Cette semaine se tient à Copenhague (Danemark) le sommet mondial de la mode, ouvert le 7 juin 2022. Il vise à penser un présent et un futur plus durable pour l’industrie textile. Et il a commencé fort, par une promesse inattendue de la part d’un tel géant de l’ultra fast-fashion : Shein s’engage à verser 15 millions de dollars (soit environ 14 millions d’euros) sur trois ans à une organisation caritative travaillant à Kantamanto, à Accra. Capitale du Ghana, cette ville abrite le marché de vêtements d’occasion qui s’affirme comme le plus grand du monde.
Liz Ricketts, directrice de l’association en question qu’est la Fondation Or, a ainsi expliqué en larmes à quoi ressemble le métier de ces orpailleurs textile, comme le rapporte le Guardian :
« Ce sont des migrants économiques du nord du Ghana, et ce sont souvent des femmes et des enfants, dont certains n’ont que six ans. Elles portent des ballots de vêtements sur la tête qui pèsent 55 kg, sont payés un dollar par voyage et rentrent chez elles pour dormir sur des sols en béton.
Certaines portent leur bébé sur le dos. Parfois, elles tombent en arrière à cause du poids des ballots, et leurs enfants sont tués [en dessous]. »
Une opération de greenwashing de la part de Shein ?
D’après cette directrice de l’association Fondation Or, 15 millions de vêtements d’occasion arrivent chaque semaine au Ghana, dont 40% tiennent de déchets. Or le pays ne compte ni décharge digne de ce nom, ni incinérateur. Si bien que les vêtements se dégradent dans l’environnement, débordent dans les égouts, polluent les plages, et se décomposent péniblement dans les océans, abîmant la faune et la flore.
C’est ce que racontaient notamment le récent documentaire Sur le front : Où finissent nos vêtements ?, diffusé en décembre 2021 sur France 5, mais aussi cette pétition du collectif français En mode climat, datée du même mois, pour interpeller le Ministère de l’Écologie afin d’empêcher que l’Occident ne continue de se servir de l’Afrique comme sa poubelle à ciel ouvert de mode jetable.

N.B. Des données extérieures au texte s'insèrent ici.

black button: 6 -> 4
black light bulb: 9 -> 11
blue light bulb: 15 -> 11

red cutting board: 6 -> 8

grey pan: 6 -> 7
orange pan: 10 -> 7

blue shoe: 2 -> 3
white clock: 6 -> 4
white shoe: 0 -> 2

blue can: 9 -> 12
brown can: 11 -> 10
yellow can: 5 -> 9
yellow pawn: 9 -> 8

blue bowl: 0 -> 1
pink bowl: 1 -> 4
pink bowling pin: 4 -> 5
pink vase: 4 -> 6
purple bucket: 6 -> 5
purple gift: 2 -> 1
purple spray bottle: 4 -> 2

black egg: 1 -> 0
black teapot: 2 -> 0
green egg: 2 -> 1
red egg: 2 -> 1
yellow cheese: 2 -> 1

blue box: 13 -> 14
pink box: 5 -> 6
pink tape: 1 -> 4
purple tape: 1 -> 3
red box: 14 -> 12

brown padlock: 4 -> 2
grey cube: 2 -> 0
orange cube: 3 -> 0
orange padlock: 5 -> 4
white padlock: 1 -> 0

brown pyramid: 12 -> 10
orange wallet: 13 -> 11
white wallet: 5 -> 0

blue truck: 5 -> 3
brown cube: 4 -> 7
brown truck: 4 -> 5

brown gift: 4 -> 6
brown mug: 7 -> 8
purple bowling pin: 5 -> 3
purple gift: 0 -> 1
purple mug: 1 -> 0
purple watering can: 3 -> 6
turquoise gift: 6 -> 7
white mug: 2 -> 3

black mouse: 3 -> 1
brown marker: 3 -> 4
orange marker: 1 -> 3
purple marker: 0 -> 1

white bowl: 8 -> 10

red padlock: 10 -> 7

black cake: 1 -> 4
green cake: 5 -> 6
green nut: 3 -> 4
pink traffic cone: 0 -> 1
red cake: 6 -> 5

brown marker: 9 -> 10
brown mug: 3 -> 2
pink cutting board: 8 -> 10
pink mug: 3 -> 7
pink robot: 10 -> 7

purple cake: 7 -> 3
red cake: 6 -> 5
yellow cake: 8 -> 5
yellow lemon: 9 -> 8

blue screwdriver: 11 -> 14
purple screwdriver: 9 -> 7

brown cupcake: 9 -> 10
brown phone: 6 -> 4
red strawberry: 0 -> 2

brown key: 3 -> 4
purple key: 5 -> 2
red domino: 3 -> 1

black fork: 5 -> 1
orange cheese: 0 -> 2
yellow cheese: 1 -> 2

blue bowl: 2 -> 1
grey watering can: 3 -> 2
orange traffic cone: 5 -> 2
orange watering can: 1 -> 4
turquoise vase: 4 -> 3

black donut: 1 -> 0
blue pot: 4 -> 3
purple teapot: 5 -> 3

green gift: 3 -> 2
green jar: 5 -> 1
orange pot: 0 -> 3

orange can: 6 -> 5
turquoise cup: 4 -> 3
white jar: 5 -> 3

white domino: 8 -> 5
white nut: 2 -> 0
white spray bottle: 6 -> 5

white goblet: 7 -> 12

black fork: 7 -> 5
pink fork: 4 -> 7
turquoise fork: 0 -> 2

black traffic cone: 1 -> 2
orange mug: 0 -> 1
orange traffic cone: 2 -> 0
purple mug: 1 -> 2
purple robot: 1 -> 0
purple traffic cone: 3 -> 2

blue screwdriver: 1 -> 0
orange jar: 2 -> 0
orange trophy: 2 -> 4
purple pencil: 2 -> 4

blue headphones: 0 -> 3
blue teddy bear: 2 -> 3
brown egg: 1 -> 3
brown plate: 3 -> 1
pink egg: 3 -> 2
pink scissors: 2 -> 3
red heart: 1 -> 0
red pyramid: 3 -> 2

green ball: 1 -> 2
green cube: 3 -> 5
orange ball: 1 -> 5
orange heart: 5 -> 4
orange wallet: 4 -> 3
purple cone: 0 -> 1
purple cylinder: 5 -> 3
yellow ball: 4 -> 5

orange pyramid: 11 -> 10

Cela peut donc sembler être une bonne nouvelle pour le Ghana. Mais cela sert également d’opération d’écoblanchiment pour Shein. En effet, ce géant chinois de l’ultra fast-fashion se donne ainsi une image responsable et soucieuse de l’environnement par cette action qui représente beaucoup d’argent aux yeux du grand public. Mais pour une entreprise évaluée à 100 milliards de dollars, donner à une association 15 millions de dollars échelonnés sur trois ans tient d’une maigre opération de charité.
Un petit pansement local sur une industrie mondiale gangrénée
Cette opération de greenwashing tient en fait de pansement trop petit sur une fracture, ou même tout un organisme gangrené. En effet, elle peut donner l’impression qu’il s’agit d’un problème local, alors que c’est toute l’industrie de la mode mondialisée et son hyperproduction qui pose question. Et menace l’environnement partout.
Ce petit geste au Ghana annoncé par un géant chinois lors du sommet mondial de la mode dans une capitale occidentale rappelle et renforce les dynamiques entre pays riches dits du Nord versus les pays dits du Sud. L’industrie textile repose particulièrement sur cette dichotomie dont elle tire un maximum de profit, vendant à l’Occident des vêtements confectionnés en Afrique ou en Asie du Sud par une main d’œuvre souvent sous-payée et maltraitée. Et la pandémie n’a fait qu’aggraver les choses pour les ouvriers textile qui sont surtout des femmes.
Alors, certes, c’est un petit pas dans la bonne direction de la responsabilité sociale et environnementale de la part de Shein. Et d’autres marques gagneraient à en faire de même. Mais prendre le problème à la racine consisterait à produire beaucoup (beaucoup) moins et mieux, ce qui reviendrait à repenser complètement son modèle économique… Mais Shein n’aurait alors plus rien d’un géant qui fait semblant d’avoir la main verte.